Parameters for GPi stimulation in TS
Parameters for GPi stimulation in TS

Table 6

Parameters for thalamic stimulation in TS

Parameters for thalamic stimulation in TS
Parameters for thalamic stimulation in TS

Our understanding of the pathophysiology and surgical treatment of Parkinson’s disease has grown considerably, partly due to the availability of primate models. Unfortunately, no such model exists for TS. However, imaging studies have helped augment our understanding of TS and the structures involved in the pathogenesis. Studies of brain MRI in patients with TS demonstrate an enlargement of lateral thalamic nuclei, and reduced cortical thickness in affected individuals compared with normal controls [61, 62, 63]. Caudate volumes have been reported to correlate significantly and inversely with the severity of tic and OCD in young adults with TS [64]. Other differences noted in adult and pediatric patients with TS include reduced volumes of the lenticular and caudate nuclei [65, 66]. Functional imaging studies with [15O]H2O positron emission tomography (PET) have shown thalamic and putamen activation with tics [67], while blood-oxygen-level-dependent functional magnetic resonance imaging (BOLD fMRI) has shown decreased activity in the ventral globus pallidus, putamen and midbody of the thalamus during tic suppression [66]. Studies utilizing [18F]fluorodeoxyglucose PET have identified two patterns associated with TS: pattern 1 is characterized by increased metabolic activity in the lateral premotor and supplementary motor association cortices and in the midbrain, whereas pattern 2 is manifested by decreased metabolic activity in the caudate and thalamic areas (limbic basal ganglia-thalamocortical projection system) [68]. Pattern 1 is reportedly associated with tics and pattern 2 correlates with the overall severity of TS. In a follow-up study, involving 12 TS adult patients (untreated for >2 years) and 12 controls, the investigators found a TS-related metabolic pattern which was characterized by increased premotor cortex and cerebellum activity and reduced resting activity of the striatum and orbitofrontal cortex [69]. Application of advanced imaging modalities, including diffusion tensor imaging, will continue to expand our knowledge.

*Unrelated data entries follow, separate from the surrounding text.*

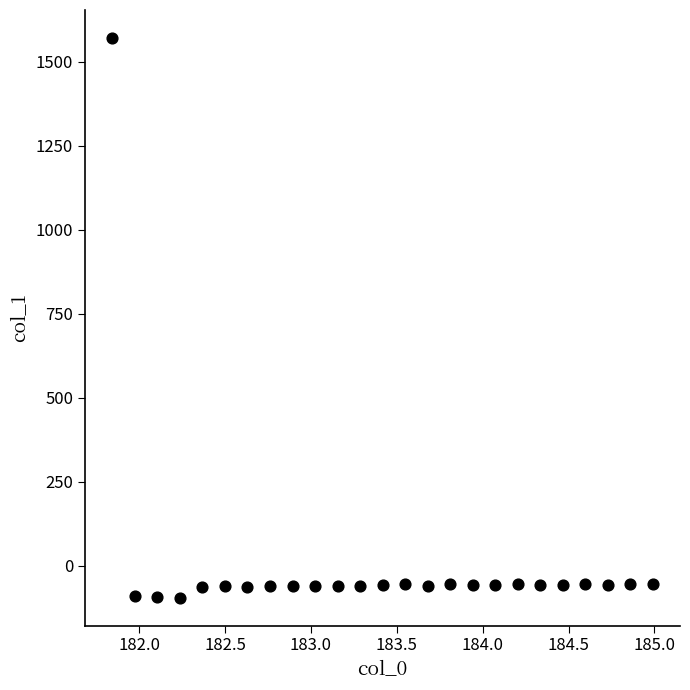

What is the range of Y values (max minus min)?

1664.6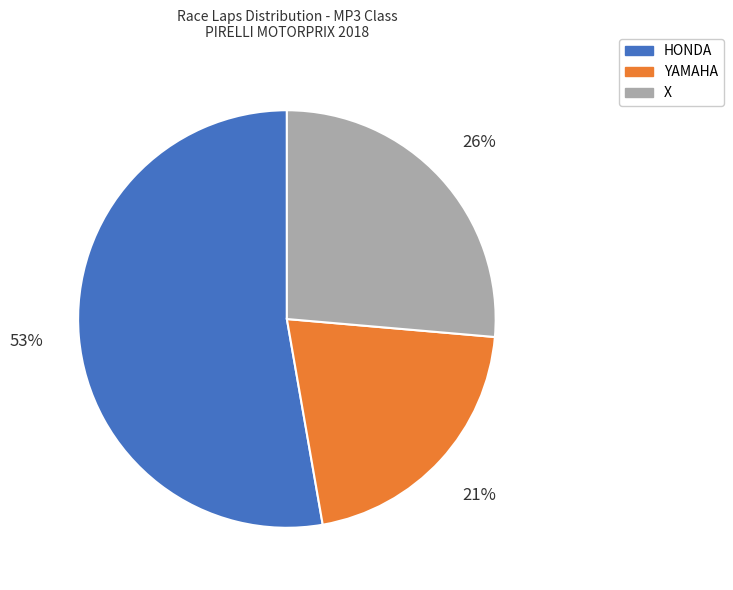

Which slice is the smallest?

YAMAHA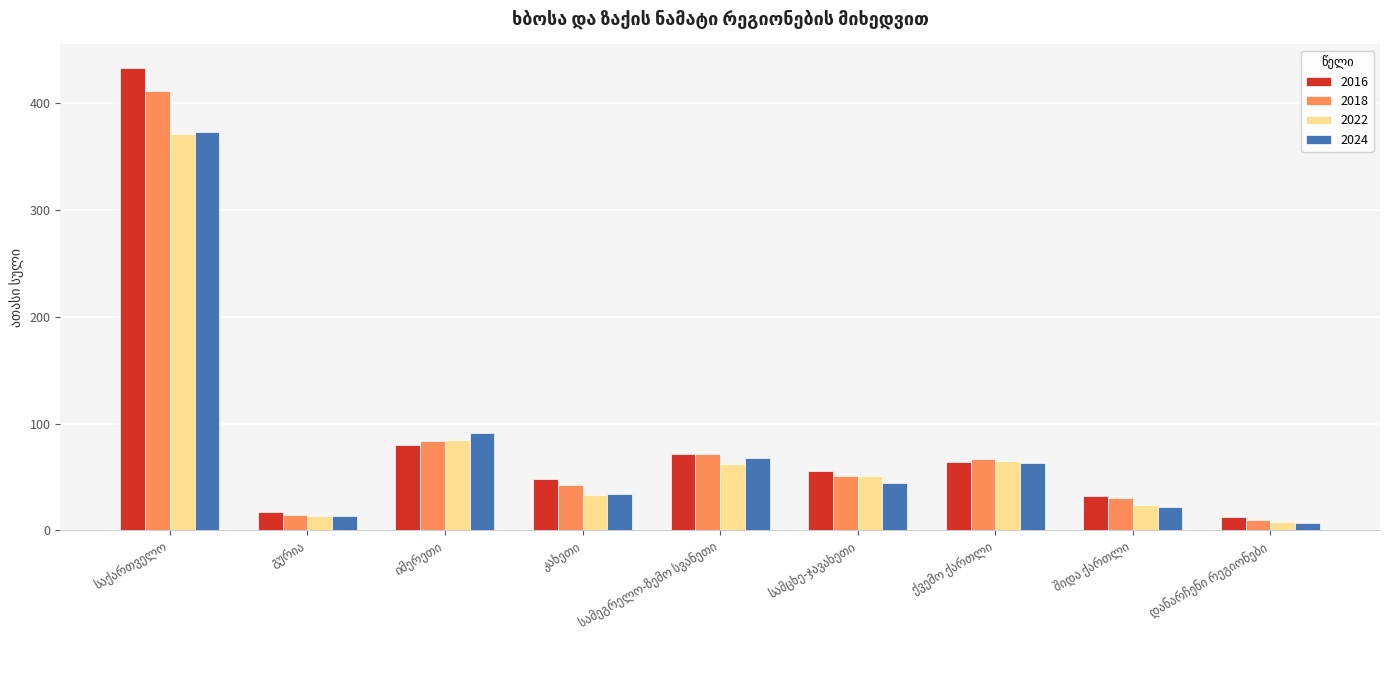

How many bars are there in total?

36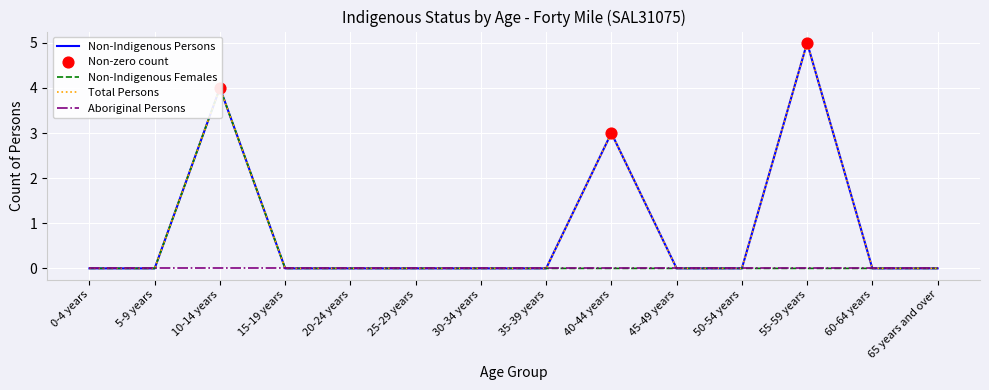

Which series reaches the minimum Y coordinate?

Non-Indigenous Persons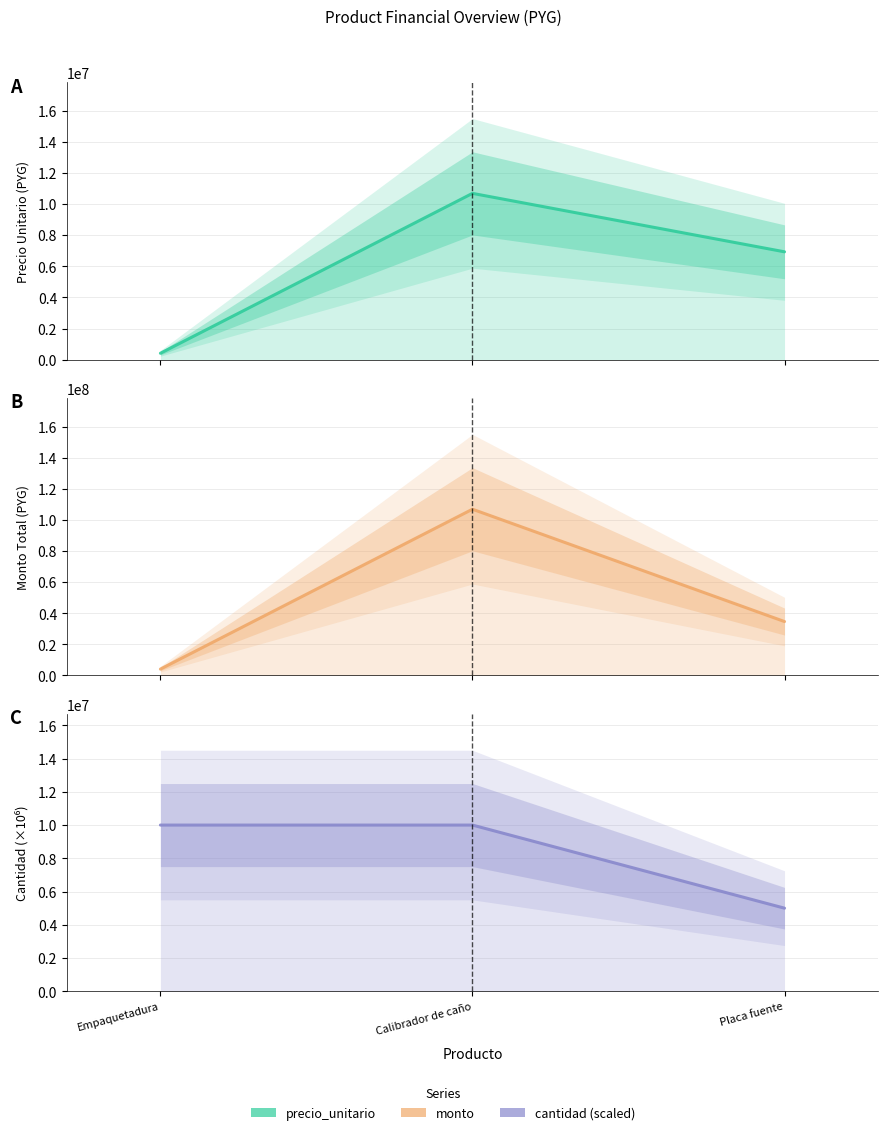

What is the spread (max minus min) of values at Empaquetadura?

9592268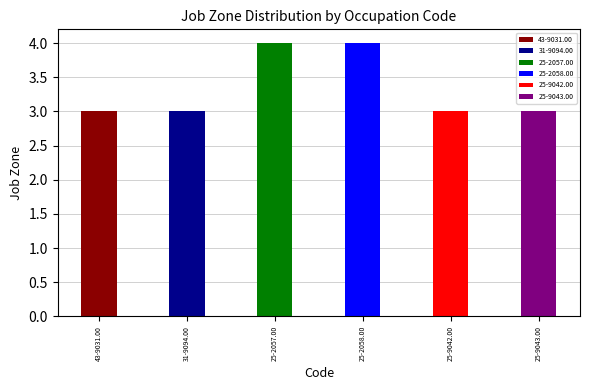

Is it true that the value at 25-9043.00 is 3?

True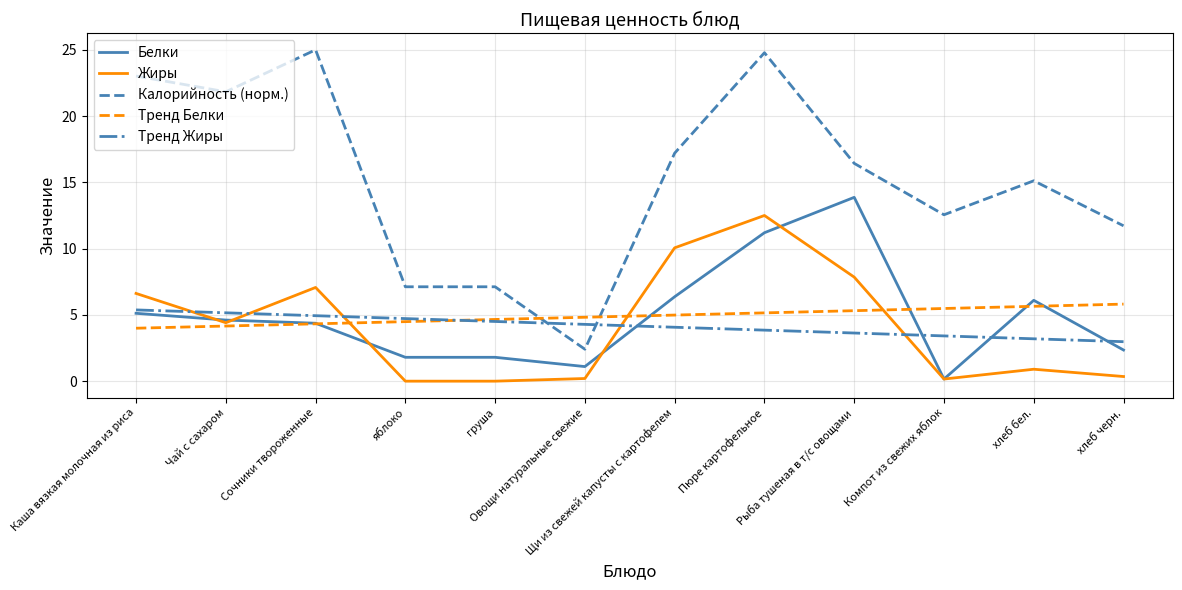

What is the difference between the Белки values at Каша вязкая молочная из риса and груша?

3.3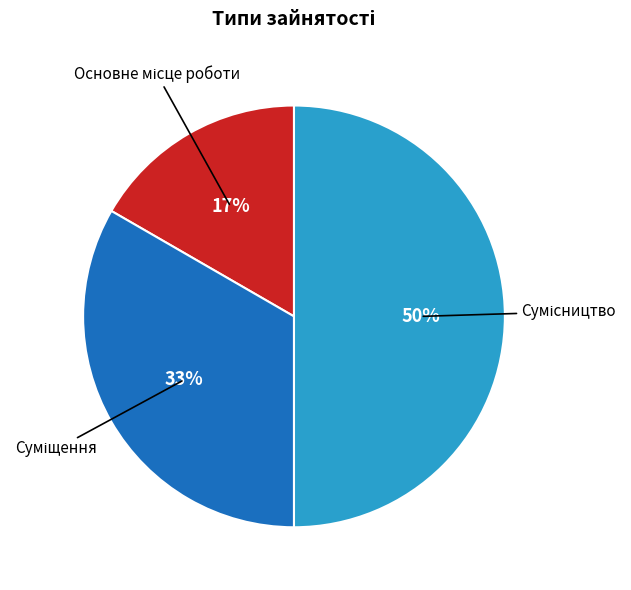

To the nearest percent, what is the difference between the largest and smallest slice percentages?

33%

The exploration of DBS as treatment modality for TS was based on early experiences with ablative intracranial stereotaxis. To date, the largest experience has been with targeting the thalamus. The pallidum, however, seems to be gaining increasing support as a potential target as GPi DBS has been shown to improve not only tics but also some of the behavioral comorbidities, particularly OCD. However, determination of the optimal surgical target and stimulation parameters will require close multicenter collaboration, standardized methods for evaluating not only the TS-related symptoms but also surgical technique, and rigorous monitoring of postoperative outcomes.